╭──

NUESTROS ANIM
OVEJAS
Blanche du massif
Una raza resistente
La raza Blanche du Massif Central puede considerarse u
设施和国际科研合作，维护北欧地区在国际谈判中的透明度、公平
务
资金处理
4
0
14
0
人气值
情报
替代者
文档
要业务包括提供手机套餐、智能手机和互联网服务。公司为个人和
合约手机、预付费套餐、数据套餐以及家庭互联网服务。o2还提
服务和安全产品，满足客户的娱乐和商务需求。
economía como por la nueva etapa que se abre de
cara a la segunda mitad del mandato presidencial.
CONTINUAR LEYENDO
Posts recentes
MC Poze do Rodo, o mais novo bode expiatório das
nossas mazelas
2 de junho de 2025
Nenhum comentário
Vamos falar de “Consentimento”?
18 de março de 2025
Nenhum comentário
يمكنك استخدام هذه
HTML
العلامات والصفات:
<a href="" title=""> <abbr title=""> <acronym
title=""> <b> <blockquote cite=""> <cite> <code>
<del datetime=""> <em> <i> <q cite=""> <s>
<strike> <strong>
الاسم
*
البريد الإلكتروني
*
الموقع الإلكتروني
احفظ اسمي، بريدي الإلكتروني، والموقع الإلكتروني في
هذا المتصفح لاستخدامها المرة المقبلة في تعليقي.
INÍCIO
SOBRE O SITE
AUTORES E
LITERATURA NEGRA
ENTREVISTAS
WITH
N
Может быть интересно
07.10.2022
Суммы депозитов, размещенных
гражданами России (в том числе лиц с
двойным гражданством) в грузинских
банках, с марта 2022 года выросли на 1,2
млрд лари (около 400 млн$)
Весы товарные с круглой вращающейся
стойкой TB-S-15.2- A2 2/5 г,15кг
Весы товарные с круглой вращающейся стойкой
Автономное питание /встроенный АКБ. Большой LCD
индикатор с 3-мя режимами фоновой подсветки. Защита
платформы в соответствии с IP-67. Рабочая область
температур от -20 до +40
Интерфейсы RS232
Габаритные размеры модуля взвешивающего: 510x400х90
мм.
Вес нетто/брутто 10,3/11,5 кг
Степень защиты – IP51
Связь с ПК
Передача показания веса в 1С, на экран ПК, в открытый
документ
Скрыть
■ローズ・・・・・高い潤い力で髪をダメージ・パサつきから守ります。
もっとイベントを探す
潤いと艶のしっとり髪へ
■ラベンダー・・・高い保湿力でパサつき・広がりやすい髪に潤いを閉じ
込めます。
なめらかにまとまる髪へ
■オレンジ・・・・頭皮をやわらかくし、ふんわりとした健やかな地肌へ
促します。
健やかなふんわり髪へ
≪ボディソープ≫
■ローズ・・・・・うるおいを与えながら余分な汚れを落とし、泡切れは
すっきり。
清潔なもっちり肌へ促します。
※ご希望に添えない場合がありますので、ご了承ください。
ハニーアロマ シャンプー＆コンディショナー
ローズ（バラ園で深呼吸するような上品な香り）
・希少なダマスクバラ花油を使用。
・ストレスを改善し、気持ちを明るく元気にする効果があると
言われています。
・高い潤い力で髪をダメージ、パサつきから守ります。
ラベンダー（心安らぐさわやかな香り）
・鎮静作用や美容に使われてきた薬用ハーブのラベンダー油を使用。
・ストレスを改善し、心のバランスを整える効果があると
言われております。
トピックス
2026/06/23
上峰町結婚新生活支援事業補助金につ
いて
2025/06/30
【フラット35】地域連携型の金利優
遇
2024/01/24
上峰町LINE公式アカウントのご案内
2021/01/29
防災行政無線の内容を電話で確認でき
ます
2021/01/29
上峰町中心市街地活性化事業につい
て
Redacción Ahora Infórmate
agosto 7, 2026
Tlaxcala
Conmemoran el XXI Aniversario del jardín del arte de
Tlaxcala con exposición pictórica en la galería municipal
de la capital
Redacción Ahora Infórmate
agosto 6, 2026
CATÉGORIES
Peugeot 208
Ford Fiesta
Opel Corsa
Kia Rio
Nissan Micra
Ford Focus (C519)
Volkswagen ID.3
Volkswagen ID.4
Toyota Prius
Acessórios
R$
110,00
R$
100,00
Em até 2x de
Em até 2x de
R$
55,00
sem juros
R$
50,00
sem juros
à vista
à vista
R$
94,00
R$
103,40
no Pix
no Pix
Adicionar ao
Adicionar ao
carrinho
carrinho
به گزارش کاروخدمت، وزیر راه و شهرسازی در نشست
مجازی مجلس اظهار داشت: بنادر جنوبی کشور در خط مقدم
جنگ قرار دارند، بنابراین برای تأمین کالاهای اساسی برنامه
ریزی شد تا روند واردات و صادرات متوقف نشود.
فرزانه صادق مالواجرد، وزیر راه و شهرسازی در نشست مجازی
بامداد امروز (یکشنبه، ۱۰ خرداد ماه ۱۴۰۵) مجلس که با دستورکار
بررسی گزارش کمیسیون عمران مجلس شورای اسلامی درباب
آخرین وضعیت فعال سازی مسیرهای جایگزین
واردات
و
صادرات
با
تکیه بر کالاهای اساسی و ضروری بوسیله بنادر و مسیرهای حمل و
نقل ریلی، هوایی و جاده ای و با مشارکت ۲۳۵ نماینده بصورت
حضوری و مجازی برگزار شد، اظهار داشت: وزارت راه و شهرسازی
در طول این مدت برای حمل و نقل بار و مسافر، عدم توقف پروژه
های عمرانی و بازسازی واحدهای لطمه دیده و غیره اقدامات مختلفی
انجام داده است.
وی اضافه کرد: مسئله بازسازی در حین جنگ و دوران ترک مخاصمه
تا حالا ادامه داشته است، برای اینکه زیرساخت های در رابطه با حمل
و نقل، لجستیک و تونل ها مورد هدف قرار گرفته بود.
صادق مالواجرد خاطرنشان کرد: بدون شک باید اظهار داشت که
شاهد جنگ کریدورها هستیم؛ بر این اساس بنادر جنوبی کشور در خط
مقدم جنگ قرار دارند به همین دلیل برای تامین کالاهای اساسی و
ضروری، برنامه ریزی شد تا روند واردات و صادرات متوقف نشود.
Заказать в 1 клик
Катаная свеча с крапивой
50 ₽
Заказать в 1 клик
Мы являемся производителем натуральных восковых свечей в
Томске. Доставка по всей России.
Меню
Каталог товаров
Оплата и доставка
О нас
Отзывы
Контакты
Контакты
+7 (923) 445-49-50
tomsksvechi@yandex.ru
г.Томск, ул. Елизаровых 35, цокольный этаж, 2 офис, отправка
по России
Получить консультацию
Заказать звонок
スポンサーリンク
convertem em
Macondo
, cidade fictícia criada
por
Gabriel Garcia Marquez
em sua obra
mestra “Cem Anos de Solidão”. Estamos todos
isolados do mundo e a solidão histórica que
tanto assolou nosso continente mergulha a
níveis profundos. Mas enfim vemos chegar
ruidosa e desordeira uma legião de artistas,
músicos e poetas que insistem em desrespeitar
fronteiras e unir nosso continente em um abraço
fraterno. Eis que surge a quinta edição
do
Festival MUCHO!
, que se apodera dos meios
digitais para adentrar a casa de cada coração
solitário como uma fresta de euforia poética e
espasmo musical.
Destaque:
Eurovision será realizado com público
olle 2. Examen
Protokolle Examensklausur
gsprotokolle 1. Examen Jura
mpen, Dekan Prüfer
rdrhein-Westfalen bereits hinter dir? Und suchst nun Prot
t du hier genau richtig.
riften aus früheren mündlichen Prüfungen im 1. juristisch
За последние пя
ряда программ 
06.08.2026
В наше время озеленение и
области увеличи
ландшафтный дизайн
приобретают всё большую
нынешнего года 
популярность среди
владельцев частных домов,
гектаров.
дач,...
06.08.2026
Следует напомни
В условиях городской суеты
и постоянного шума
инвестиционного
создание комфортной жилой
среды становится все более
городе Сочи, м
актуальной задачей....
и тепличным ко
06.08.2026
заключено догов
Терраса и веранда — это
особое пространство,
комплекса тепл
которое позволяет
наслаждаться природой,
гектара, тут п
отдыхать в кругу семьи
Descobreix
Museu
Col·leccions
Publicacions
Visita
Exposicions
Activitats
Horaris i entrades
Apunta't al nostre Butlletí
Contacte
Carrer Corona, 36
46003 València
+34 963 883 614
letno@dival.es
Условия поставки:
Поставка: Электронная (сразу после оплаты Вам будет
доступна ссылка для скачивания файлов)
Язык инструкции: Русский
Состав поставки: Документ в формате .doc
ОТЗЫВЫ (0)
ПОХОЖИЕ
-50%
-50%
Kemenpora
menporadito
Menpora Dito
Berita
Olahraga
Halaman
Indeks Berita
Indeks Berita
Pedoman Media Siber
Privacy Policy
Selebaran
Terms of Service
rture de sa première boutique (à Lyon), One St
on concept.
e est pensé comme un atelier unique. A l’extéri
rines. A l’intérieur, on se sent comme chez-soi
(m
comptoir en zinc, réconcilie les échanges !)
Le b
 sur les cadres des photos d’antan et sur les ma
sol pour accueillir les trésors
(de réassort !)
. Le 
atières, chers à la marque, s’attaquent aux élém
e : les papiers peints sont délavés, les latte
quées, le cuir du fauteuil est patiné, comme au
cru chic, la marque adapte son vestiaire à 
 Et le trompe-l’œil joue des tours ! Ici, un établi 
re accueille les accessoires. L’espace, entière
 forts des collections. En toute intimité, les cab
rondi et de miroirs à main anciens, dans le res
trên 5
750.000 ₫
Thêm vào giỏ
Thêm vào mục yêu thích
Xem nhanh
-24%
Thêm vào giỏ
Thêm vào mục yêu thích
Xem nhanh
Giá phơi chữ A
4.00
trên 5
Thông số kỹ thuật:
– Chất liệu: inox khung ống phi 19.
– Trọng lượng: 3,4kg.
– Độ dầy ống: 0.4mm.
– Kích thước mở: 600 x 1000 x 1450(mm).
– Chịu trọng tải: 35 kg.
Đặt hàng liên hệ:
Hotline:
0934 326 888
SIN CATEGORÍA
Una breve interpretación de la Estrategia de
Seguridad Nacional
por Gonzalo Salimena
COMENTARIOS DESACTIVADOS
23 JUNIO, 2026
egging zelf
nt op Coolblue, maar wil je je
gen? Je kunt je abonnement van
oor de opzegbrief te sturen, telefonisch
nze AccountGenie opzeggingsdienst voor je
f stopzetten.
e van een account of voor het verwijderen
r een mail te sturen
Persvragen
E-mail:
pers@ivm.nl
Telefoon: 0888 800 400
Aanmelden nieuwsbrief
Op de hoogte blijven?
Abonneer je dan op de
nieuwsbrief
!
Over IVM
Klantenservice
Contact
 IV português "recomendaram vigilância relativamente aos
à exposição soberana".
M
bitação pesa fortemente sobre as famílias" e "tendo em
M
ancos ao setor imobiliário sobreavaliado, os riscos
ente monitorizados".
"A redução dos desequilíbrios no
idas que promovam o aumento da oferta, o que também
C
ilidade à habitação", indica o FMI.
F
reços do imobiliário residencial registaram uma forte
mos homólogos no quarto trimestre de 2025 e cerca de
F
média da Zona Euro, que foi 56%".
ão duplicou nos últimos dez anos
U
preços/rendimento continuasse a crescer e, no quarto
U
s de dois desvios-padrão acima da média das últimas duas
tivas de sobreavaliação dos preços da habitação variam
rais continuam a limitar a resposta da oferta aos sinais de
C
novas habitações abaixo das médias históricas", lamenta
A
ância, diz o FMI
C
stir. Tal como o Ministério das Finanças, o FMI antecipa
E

╰──

Beginning at the line with "Томске. Доставка по всей России." and stopping after the line with "em sua obra", please write out every line of the data above exactly and nothing else.

Result below |
Томске. Доставка по всей России.
Меню
Каталог товаров
Оплата и доставка
О нас
Отзывы
Контакты
Контакты
+7 (923) 445-49-50
tomsksvechi@yandex.ru
г.Томск, ул. Елизаровых 35, цокольный этаж, 2 офис, отправка
по России
Получить консультацию
Заказать звонок
スポンサーリンク
convertem em
Macondo
, cidade fictícia criada
por
Gabriel Garcia Marquez
em sua obra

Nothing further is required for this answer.